Everything done is very mappable to how other languages provide concurrency.

elvinyung · on Feb 7, 2018

Actually, IIRC 343 does explore C++11 concurrency constructs (see section 11.4.5 of [1]) at some point, as well as concurrency models in other runtimes.

As others have mentioned, uC++ is necessary because other runtimes lack the complete set of concurrency constructs that the course explores. It's essentially the path of least resistance to introducing CS students to all the different flavors of concurrency.

[1] https://www.student.cs.uwaterloo.ca/~cs343/documents/notes.p...

AnthonyCalandra · on Feb 7, 2018

If it helps I had the same reservation about the course but ended up enjoying uC++. Some things like coroutines, monitors, etc. do not have C++ equivalents yet so there's part of the reason.
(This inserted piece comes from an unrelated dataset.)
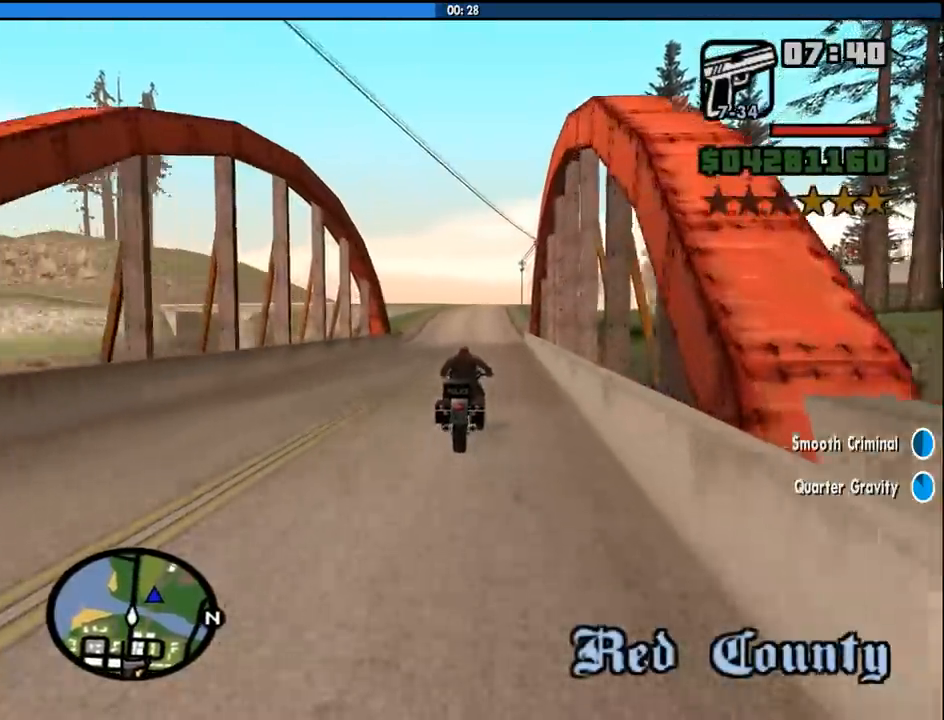
{"keys": ["w"], "mouse": [], "events": [[33, "2", "down"], [133, "2", "up"], [166, "2", "down"], [216, "w", "up"], [266, "2", "up"], [316, "w", "down"], [366, "2", "down"], [450, "2", "up"]]}
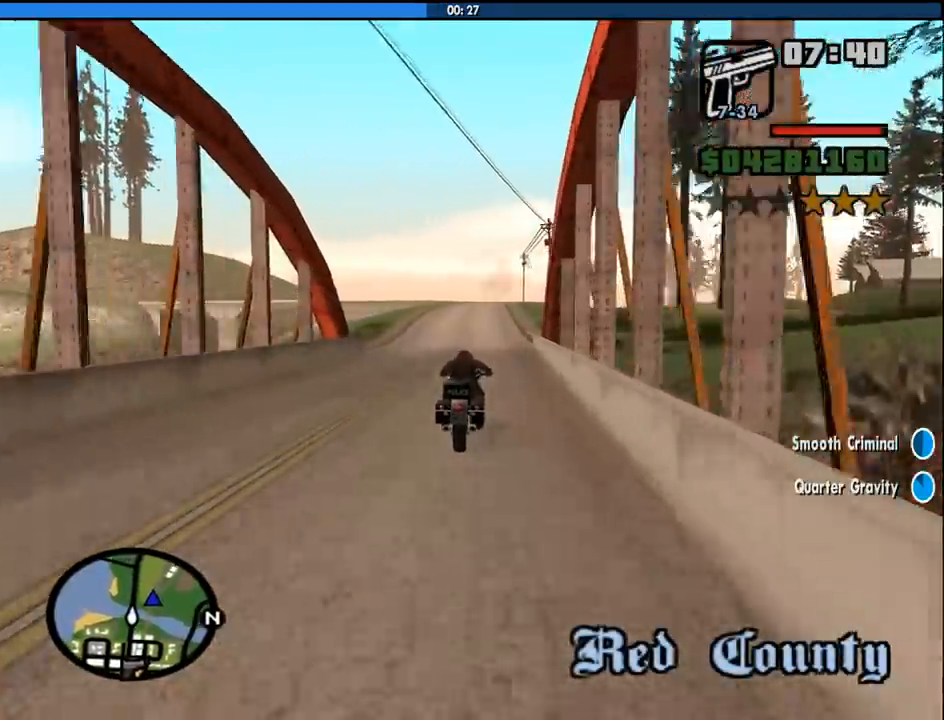
{"keys": ["w"], "mouse": [], "events": [[50, "2", "down"], [100, "2", "up"], [183, "2", "down"], [283, "2", "up"], [333, "2", "down"], [416, "2", "up"]]}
I found uC++ to be a really useful learning tool.

z0r · on Feb 6, 2018

i vaguely remember the course being fine when i took it about a decade ago. teaching concurrency using such a unique language is a little strange but the reasoning is transferable. in practice you'll probably end up having to learn the specifics of whatever platform you might use if you end up professionally writing concurrent code.

setheron · on Feb 7, 2018

I liked that course a lot. Many of the ideas were easily transferable.
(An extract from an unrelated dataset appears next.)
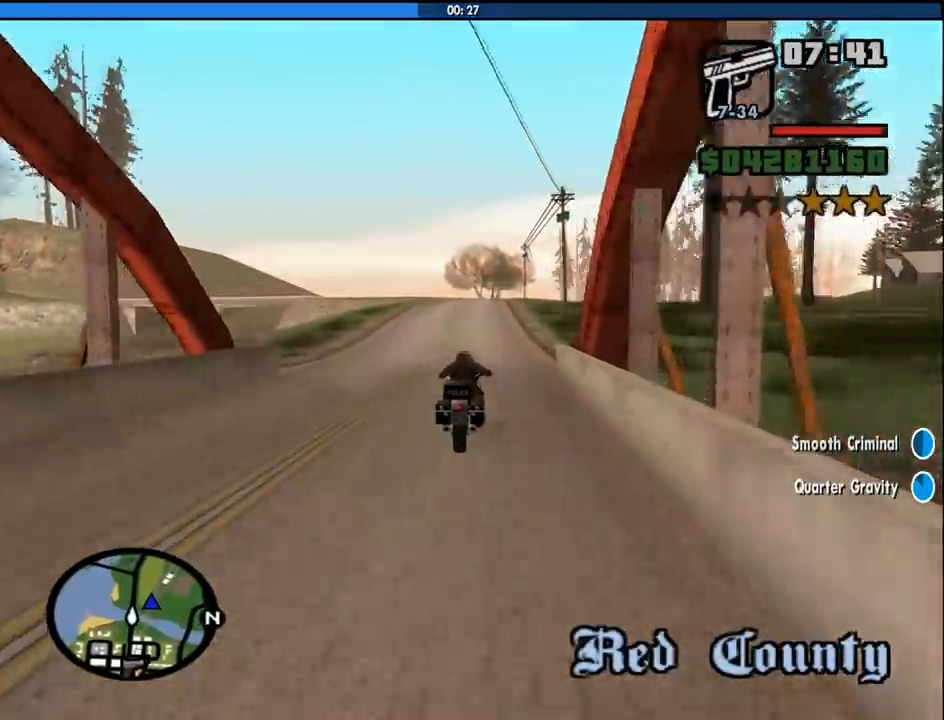
{"keys": ["w"], "mouse": [], "events": [[16, "2", "down"], [116, "2", "up"], [166, "2", "down"], [250, "2", "up"], [350, "2", "down"], [433, "2", "up"]]}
I would love to have applied test driven development to my courses.

psyc · on Feb 6, 2018

Do C++ coroutines give you a sane call stack when chained? I’ve only worked with proprietary implementations that do not, and it is an utter catastrophe for maintenance once they have infested a large code base.

wahern · on Feb 6, 2018

There's something truly perverse about the way languages are recapitulating the evolution of call stacks in the form of coroutines[1] and promises.

Erlang, Go, Lua, and Scheme get this right. Stackless Python never caught on :( But Java may get proper stackful coroutines in the near future.

[1] Stackless coroutines, which means you can't yield across nested function invocations. The unfortunately named Stackless Python actually implements stackful coroutines. "Stackless" in Stackless Python refers to not implementing the Python call stack on the C ABI stack. Stackful coroutines are basically threads (sometimes called microthreads or fibers to distinguish from C ABI/kernel thread construct) with a language-level construct for directly passing control to another thread.

Rusky · on Feb 6, 2018

There's nothing about stackless coroutines that means you can't have good stack traces. For example, C# already does it, at least to some degree.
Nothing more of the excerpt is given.